[Extracted page text data]
=== Begin Enclosure ===

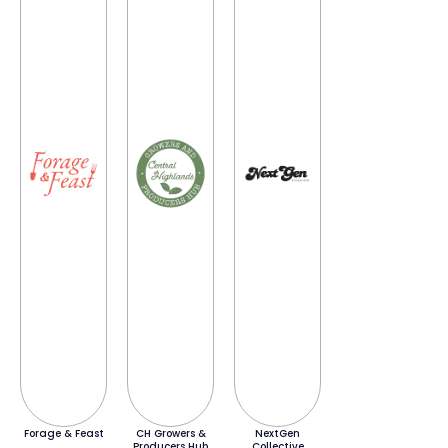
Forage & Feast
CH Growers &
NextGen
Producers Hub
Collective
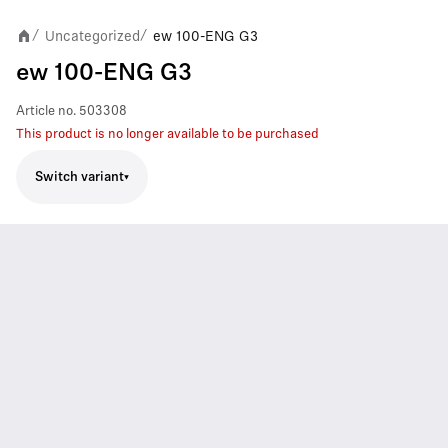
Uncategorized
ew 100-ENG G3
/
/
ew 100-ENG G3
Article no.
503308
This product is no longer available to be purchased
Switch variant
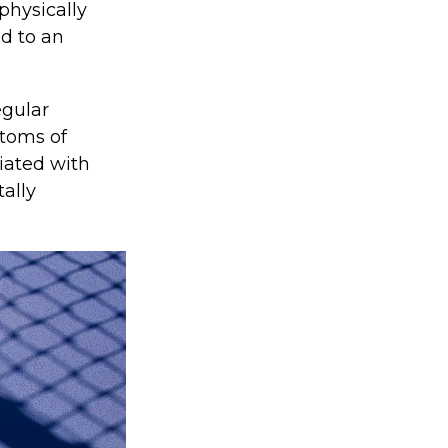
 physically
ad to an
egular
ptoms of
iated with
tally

=== End Enclosure ===

→ **Activity**:
The answer must be the full set of records, repeated exactly, with no pictures.

→ **Your response**:
Forage & Feast
CH Growers &
NextGen
Producers Hub
Collective
Uncategorized
ew 100-ENG G3
/
/
ew 100-ENG G3
Article no.
503308
This product is no longer available to be purchased
Switch variant
 physically
ad to an
egular
ptoms of
iated with
tally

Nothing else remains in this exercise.